- Interactive map of the Baldridge House area

General information
- Type: House
- Location: 5100 Crestline Road, Fort Worth, Texas, United States
- Coordinates: 32°44′25″N 97°23′51″W﻿ / ﻿32.74016°N 97.39747°W
- Construction started: 1910
- Completed: 1913
- Client: Earl Baldridge

Design and construction
- Architect: Sanguinet & Staats

= Baldridge House =

The Baldridge House is a historic three-story mansion in Fort Worth, Texas, U.S. It was built from 1910 to 1913 for Earl Baldridge, a cattleman and rancher who later became a banker, and his wife Florence. It was designed by Sanguinet & Staats. It was purchased by Paun Peters, the president of the Western Production Company, in 2007. It was listed for sale for $8 million in 2017.

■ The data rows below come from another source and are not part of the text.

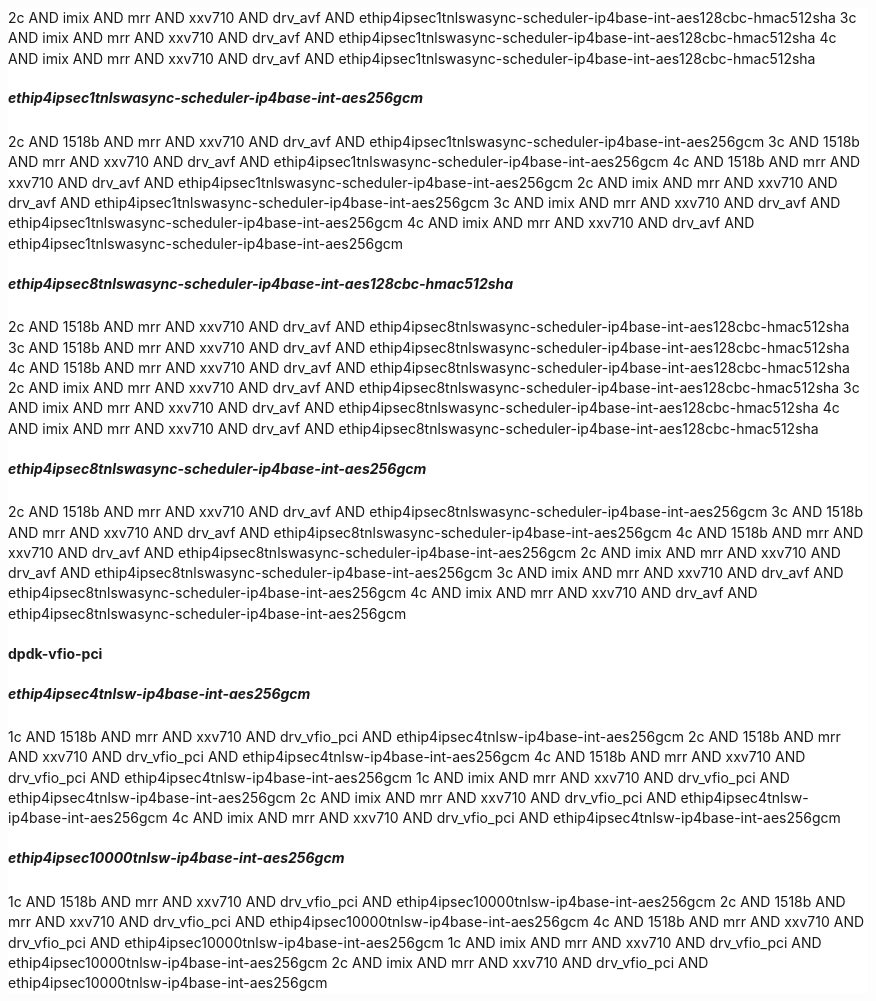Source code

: 2c AND imix AND mrr AND xxv710 AND drv_avf AND ethip4ipsec1tnlswasync-scheduler-ip4base-int-aes128cbc-hmac512sha
3c AND imix AND mrr AND xxv710 AND drv_avf AND ethip4ipsec1tnlswasync-scheduler-ip4base-int-aes128cbc-hmac512sha
4c AND imix AND mrr AND xxv710 AND drv_avf AND ethip4ipsec1tnlswasync-scheduler-ip4base-int-aes128cbc-hmac512sha
##### ethip4ipsec1tnlswasync-scheduler-ip4base-int-aes256gcm
2c AND 1518b AND mrr AND xxv710 AND drv_avf AND ethip4ipsec1tnlswasync-scheduler-ip4base-int-aes256gcm
3c AND 1518b AND mrr AND xxv710 AND drv_avf AND ethip4ipsec1tnlswasync-scheduler-ip4base-int-aes256gcm
4c AND 1518b AND mrr AND xxv710 AND drv_avf AND ethip4ipsec1tnlswasync-scheduler-ip4base-int-aes256gcm
2c AND imix AND mrr AND xxv710 AND drv_avf AND ethip4ipsec1tnlswasync-scheduler-ip4base-int-aes256gcm
3c AND imix AND mrr AND xxv710 AND drv_avf AND ethip4ipsec1tnlswasync-scheduler-ip4base-int-aes256gcm
4c AND imix AND mrr AND xxv710 AND drv_avf AND ethip4ipsec1tnlswasync-scheduler-ip4base-int-aes256gcm
##### ethip4ipsec8tnlswasync-scheduler-ip4base-int-aes128cbc-hmac512sha
2c AND 1518b AND mrr AND xxv710 AND drv_avf AND ethip4ipsec8tnlswasync-scheduler-ip4base-int-aes128cbc-hmac512sha
3c AND 1518b AND mrr AND xxv710 AND drv_avf AND ethip4ipsec8tnlswasync-scheduler-ip4base-int-aes128cbc-hmac512sha
4c AND 1518b AND mrr AND xxv710 AND drv_avf AND ethip4ipsec8tnlswasync-scheduler-ip4base-int-aes128cbc-hmac512sha
2c AND imix AND mrr AND xxv710 AND drv_avf AND ethip4ipsec8tnlswasync-scheduler-ip4base-int-aes128cbc-hmac512sha
3c AND imix AND mrr AND xxv710 AND drv_avf AND ethip4ipsec8tnlswasync-scheduler-ip4base-int-aes128cbc-hmac512sha
4c AND imix AND mrr AND xxv710 AND drv_avf AND ethip4ipsec8tnlswasync-scheduler-ip4base-int-aes128cbc-hmac512sha
##### ethip4ipsec8tnlswasync-scheduler-ip4base-int-aes256gcm
2c AND 1518b AND mrr AND xxv710 AND drv_avf AND ethip4ipsec8tnlswasync-scheduler-ip4base-int-aes256gcm
3c AND 1518b AND mrr AND xxv710 AND drv_avf AND ethip4ipsec8tnlswasync-scheduler-ip4base-int-aes256gcm
4c AND 1518b AND mrr AND xxv710 AND drv_avf AND ethip4ipsec8tnlswasync-scheduler-ip4base-int-aes256gcm
2c AND imix AND mrr AND xxv710 AND drv_avf AND ethip4ipsec8tnlswasync-scheduler-ip4base-int-aes256gcm
3c AND imix AND mrr AND xxv710 AND drv_avf AND ethip4ipsec8tnlswasync-scheduler-ip4base-int-aes256gcm
4c AND imix AND mrr AND xxv710 AND drv_avf AND ethip4ipsec8tnlswasync-scheduler-ip4base-int-aes256gcm
#### dpdk-vfio-pci
##### ethip4ipsec4tnlsw-ip4base-int-aes256gcm
1c AND 1518b AND mrr AND xxv710 AND drv_vfio_pci AND ethip4ipsec4tnlsw-ip4base-int-aes256gcm
2c AND 1518b AND mrr AND xxv710 AND drv_vfio_pci AND ethip4ipsec4tnlsw-ip4base-int-aes256gcm
4c AND 1518b AND mrr AND xxv710 AND drv_vfio_pci AND ethip4ipsec4tnlsw-ip4base-int-aes256gcm
1c AND imix AND mrr AND xxv710 AND drv_vfio_pci AND ethip4ipsec4tnlsw-ip4base-int-aes256gcm
2c AND imix AND mrr AND xxv710 AND drv_vfio_pci AND ethip4ipsec4tnlsw-ip4base-int-aes256gcm
4c AND imix AND mrr AND xxv710 AND drv_vfio_pci AND ethip4ipsec4tnlsw-ip4base-int-aes256gcm
##### ethip4ipsec10000tnlsw-ip4base-int-aes256gcm
1c AND 1518b AND mrr AND xxv710 AND drv_vfio_pci AND ethip4ipsec10000tnlsw-ip4base-int-aes256gcm
2c AND 1518b AND mrr AND xxv710 AND drv_vfio_pci AND ethip4ipsec10000tnlsw-ip4base-int-aes256gcm
4c AND 1518b AND mrr AND xxv710 AND drv_vfio_pci AND ethip4ipsec10000tnlsw-ip4base-int-aes256gcm
1c AND imix AND mrr AND xxv710 AND drv_vfio_pci AND ethip4ipsec10000tnlsw-ip4base-int-aes256gcm
2c AND imix AND mrr AND xxv710 AND drv_vfio_pci AND ethip4ipsec10000tnlsw-ip4base-int-aes256gcm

The house has been listed as a Texas Historic Landmark by the Texas Historical Commission since 1978. Its historic marker reads

The Balridge House. This house was part of the original Chamberlain–Arlington Heights development of the 1890s. Earl and Florence Baldridge built this elegant residence in 1910–13. Designed by the architectural firm of Sanguinet & Staats, it was a showplace of the time. Massive limestone columns line the facade. Carved oak woodwork decorates the interior. The home was occupied for many years by W. C. Stonestreet, a prominent Fort Worth clothier. Recorded Texas Historic Landmark—1978.